((

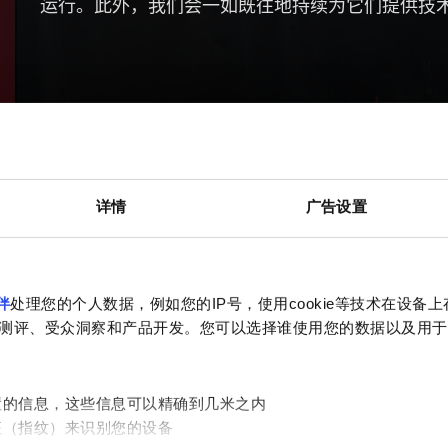
运行。此外，我们会一如既往地持续为它们提供技
详情
广告设置
伴
处理您的个人数据，例如您的IP号，使用cookie等技术在设备
测评、受众洞察和产品开发。您可以选择谁使用您的数据以及用于
置的信息，这些信息可以精确到几米之内
征（指纹）来识别您的设备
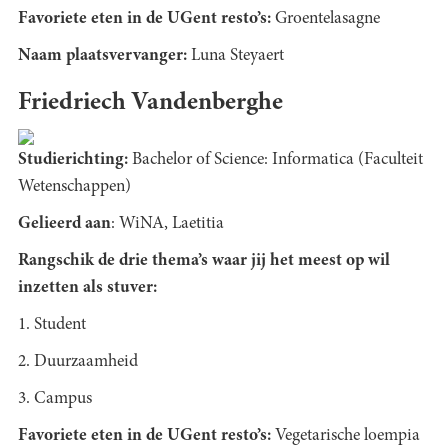
Favoriete eten in de UGent resto’s:
Groentelasagne
Naam plaatsvervanger:
Luna Steyaert
Friedriech Vandenberghe
Studierichting:
Bachelor of Science: Informatica (Faculteit
Wetenschappen)
Gelieerd aan
: WiNA, Laetitia
Rangschik de drie thema’s waar jij het meest op wil
inzetten als stuver:
1. Student
2. Duurzaamheid
3. Campus
Favoriete eten in de UGent resto’s:
Vegetarische loempia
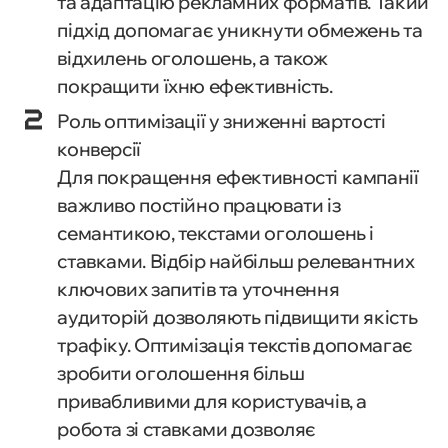
та адаптацію рекламних форматів. Такий
підхід допомагає уникнути обмежень та
відхилень оголошень, а також
покращити їхню ефективність.
Роль оптимізації у зниженні вартості
конверсії
Для покращення ефективності кампанії
важливо постійно працювати із
семантикою, текстами оголошень і
ставками. Відбір найбільш релевантних
ключових запитів та уточнення
аудиторій дозволяють підвищити якість
трафіку. Оптимізація текстів допомагає
зробити оголошення більш
привабливими для користувачів, а
робота зі ставками дозволяє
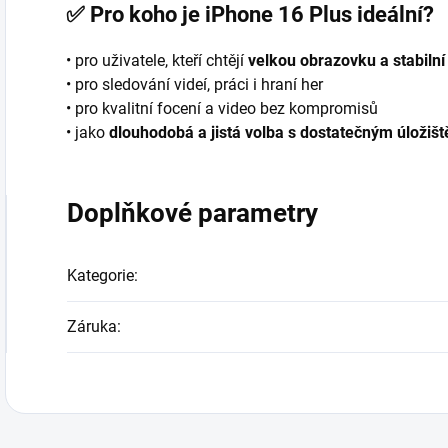
✅
Pro koho je iPhone 16 Plus ideální?
• pro uživatele, kteří chtějí
velkou obrazovku a stabilní
• pro sledování videí, práci i hraní her
• pro kvalitní focení a video bez kompromisů
• jako
dlouhodobá a jistá volba s dostatečným úložiš
Doplňkové parametry
Kategorie
:
Záruka
:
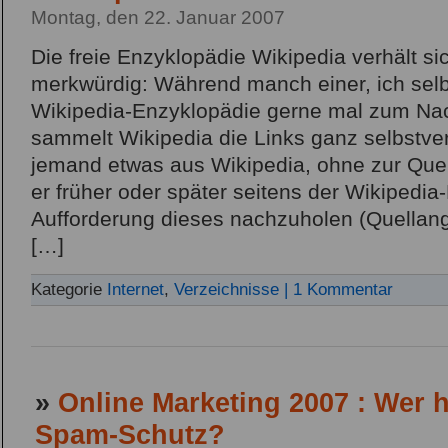
Montag, den 22. Januar 2007
Die freie Enzyklopädie Wikipedia verhält si
merkwürdig: Während manch einer, ich selb
Wikipedia-Enzyklopädie gerne mal zum Nac
sammelt Wikipedia die Links ganz selbstvers
jemand etwas aus Wikipedia, ohne zur Quell
er früher oder später seitens der Wikipedia-
Aufforderung dieses nachzuholen (Quellan
[…]
Kategorie
Internet
,
Verzeichnisse
| 1 Kommentar
»
Online Marketing 2007 : Wer 
Spam-Schutz?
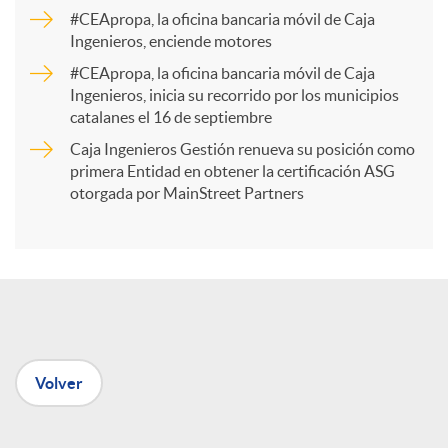
a
#CEApropa, la oficina bancaria móvil de Caja
Ingenieros, enciende motores
r
#CEApropa, la oficina bancaria móvil de Caja
Ingenieros, inicia su recorrido por los municipios
catalanes el 16 de septiembre
t
Caja Ingenieros Gestión renueva su posición como
primera Entidad en obtener la certificación ASG
i
otorgada por MainStreet Partners
r
e
Volver
n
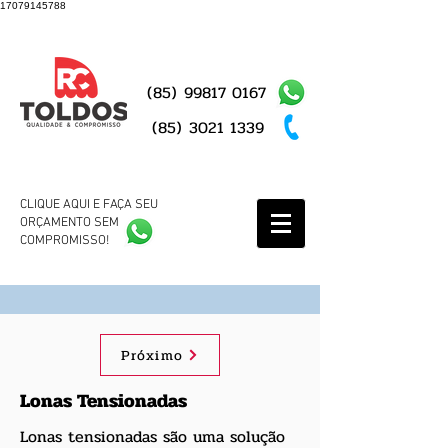
17079145788
(85)
99817 0167
(85)
3021 1339
CLIQUE AQUI E FAÇA SEU
ORÇAMENTO SEM
COMPROMISSO!
Próximo
Lonas Tensionadas
Lonas tensionadas são uma solução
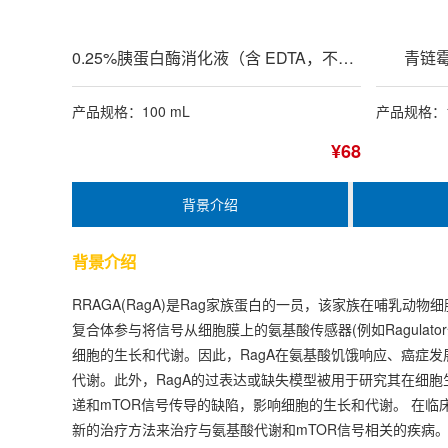
0.25%胰蛋白酶消化液（含 EDTA，不含酚红）
青链霉
产品规格：100 mL
产品规格：1
¥68
背景介绍
背景介绍
RRAGA(RagA)是Rag家族蛋白的一员，该家族在哺乳动
复合体参与将信号从细胞膜上的氨基酸传感器(例如Ragulat
细胞的生长和代谢。因此，RagA在氨基酸饥饿响应、癌症发
代谢。此外，RagA的过表达或缺失模型被用于研究其在细胞
递和mTOR信号传导的缺陷，影响细胞的生长和代谢。 在临
新的治疗方法来治疗与氨基酸代谢和mTOR信号相关的疾病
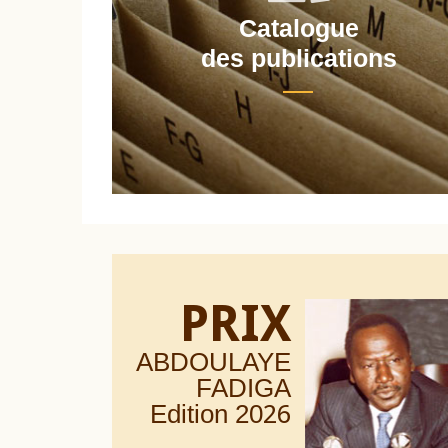
Catalogue
nt
des publications
PRIX
ABDOULAYE
FADIGA
Edition 20
26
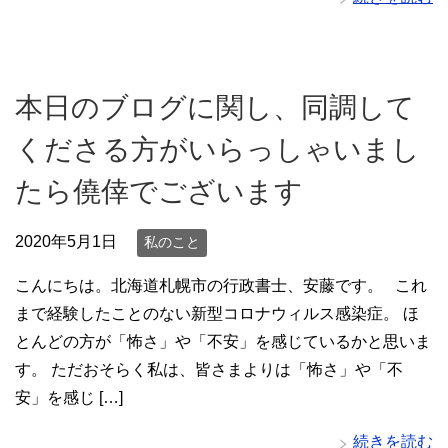
本日のブログに関し、同調して
くださる方がいらっしゃいまし
たら僥倖でございます
2020年5月1日
私のこと
こんにちは。北海道札幌市の行政書士、安藤です。 これ
まで経験したことのない新型コロナウィルス感染症。 ほ
とんどの方が「怖さ」や「不安」を感じているかと思いま
す。 ただおそらく私は、皆さまよりは「怖さ」や「不
安」を感じ […]
続きを読む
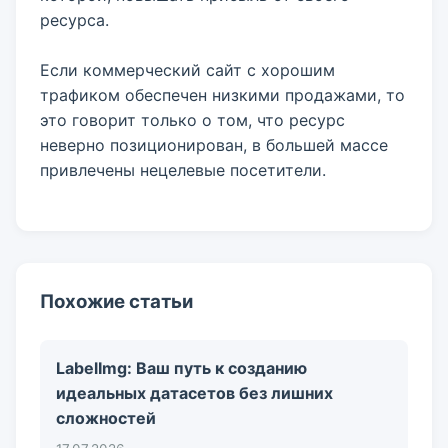
ресурса.
Если коммерческий сайт с хорошим
трафиком обеспечен низкими продажами, то
это говорит только о том, что ресурс
неверно позиционирован, в большей массе
привлечены нецелевые посетители.
Похожие статьи
LabelImg: Ваш путь к созданию
идеальных датасетов без лишних
сложностей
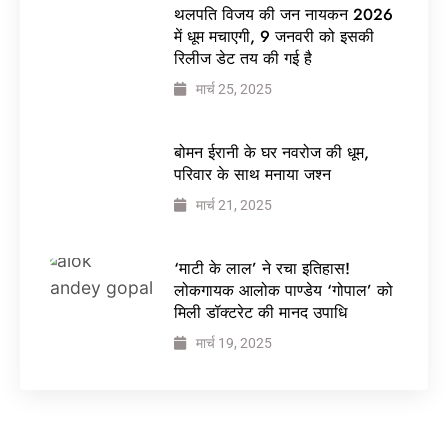
थलपति विजय की जन नायकन 2026
में धूम मचाएगी, 9 जनवरी को इसकी
रिलीज डेट तय की गई है
मार्च 25, 2025
बोमन ईरानी के घर नवरोज की धूम,
परिवार के साथ मनाया जश्न
मार्च 21, 2025
‘माटी के लाल’ ने रचा इतिहास!
लोकगायक आलोक पाण्डेय ‘गोपाल’ को
मिली डॉक्टरेट की मानद उपाधि
मार्च 19, 2025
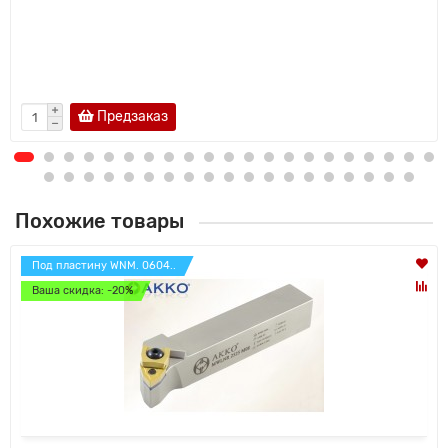
Предзаказ
Похожие товары
Под пластину WNM. 0604..
Ваша скидка: -20%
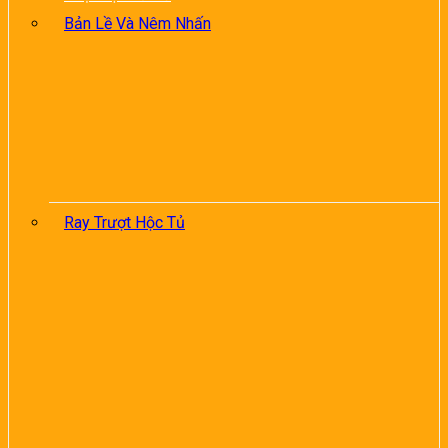
Bản Lề Và Nêm Nhấn
Ray Trượt Hộc Tủ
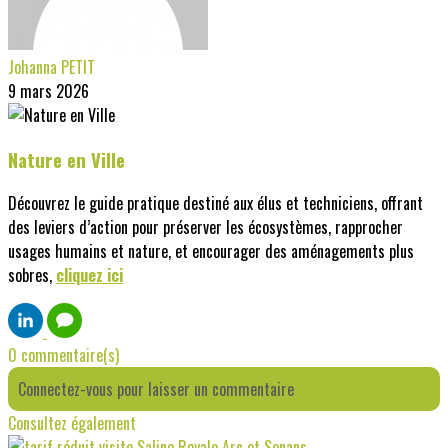
Johanna PETIT
9 mars 2026
Nature en Ville
Découvrez le guide pratique destiné aux élus et techniciens, offrant
des leviers d’action pour préserver les écosystèmes, rapprocher
usages humains et nature, et encourager des aménagements plus
sobres,
cliquez ici
0 commentaire(s)
Connectez-vous pour laisser un commentaire
Consultez également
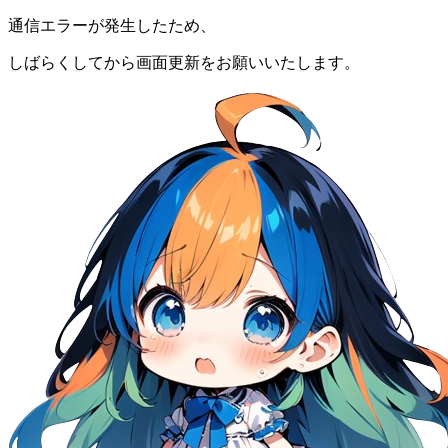
通信エラーが発生したため、
しばらくしてから画面更新をお願いいたします。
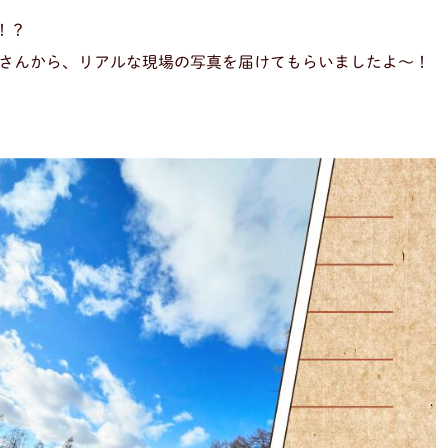
！？
さんから、リアルな現場の写真を届けてもらいましたよ〜！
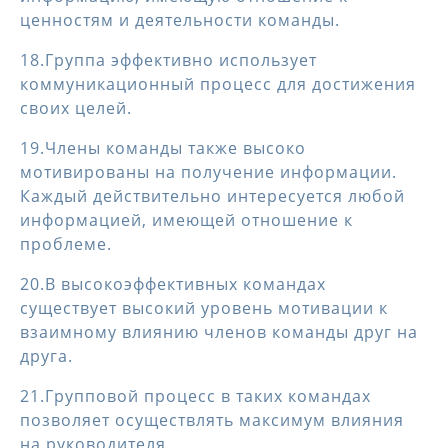
ценностям и деятельности команды.
18.Группа эффективно использует
коммуникационный процесс для достижения
своих целей.
19.Члены команды также высоко
мотивированы на получение информации.
Каждый действительно интересуется любой
информацией, имеющей отношение к
проблеме.
20.В высокоэффективных командах
существует высокий уровень мотивации к
взаимному влиянию членов команды друг на
друга.
21.Групповой процесс в таких командах
позволяет осуществлять максимум влияния
на руководителя.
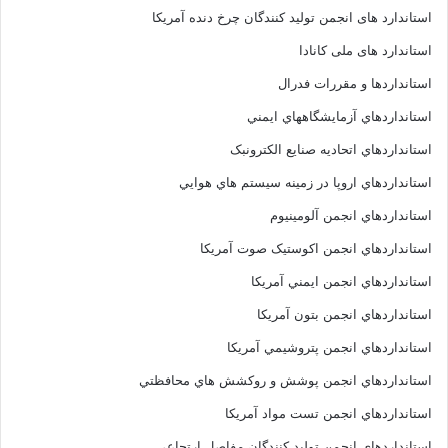
استاندارد های انجمن توليد کنندگان چرخ دنده آمريکا
استاندارد های ملی کانادا
استانداردها و مقررات فدرال
استانداردهاي آزمايشگاههاي ايمني
استانداردهاي اتحاديه صنايع الکترونبک
استانداردهاي اروپا در زمينه سيستم هاي هوايي
استانداردهاي انجمن آلومينيوم
استانداردهاي انجمن اکوستيک صوت آمريکا
استانداردهاي انجمن ايمني آمريکا
استانداردهاي انجمن بتون آمريکا
استانداردهاي انجمن پتروشيمي آمريکا
استانداردهاي انجمن پوشش و روکشش هاي محافظتي
استانداردهاي انجمن تست مواد آمريکا
استانداردهاي انجمن توليد کنندگان مفاصل ارتجاعي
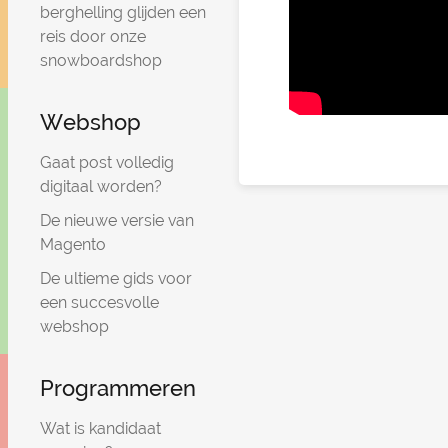
berghelling glijden een
reis door onze
snowboardshop
Webshop
Gaat post volledig
digitaal worden?
De nieuwe versie van
Magento
De ultieme gids voor
een succesvolle
webshop
Programmeren
Wat is kandidaat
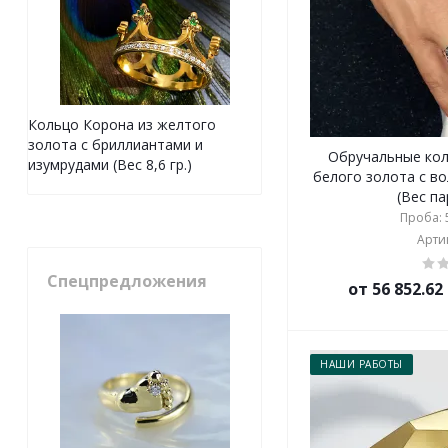
Кольцо Корона из желтого
золота с бриллиантами и
Обручальные коль
изумрудами (Вес 8,6 гр.)
белого золота с в
(Вес па
Проба: 5
Артик
Спецпредложения
от 56 852.6
НАШИ РАБОТЫ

))

EXERCISE DETAILS: Find the word "انجمن" in the data and show each line that holds it.

OUTPUT:
استاندارد های انجمن توليد کنندگان چرخ دنده آمريکا
استانداردهاي انجمن آلومينيوم
استانداردهاي انجمن اکوستيک صوت آمريکا
استانداردهاي انجمن ايمني آمريکا
استانداردهاي انجمن بتون آمريکا
استانداردهاي انجمن پتروشيمي آمريکا
استانداردهاي انجمن پوشش و روکشش هاي محافظتي
استانداردهاي انجمن تست مواد آمريکا
استانداردهاي انجمن توليد کنندگان مفاصل ارتجاعي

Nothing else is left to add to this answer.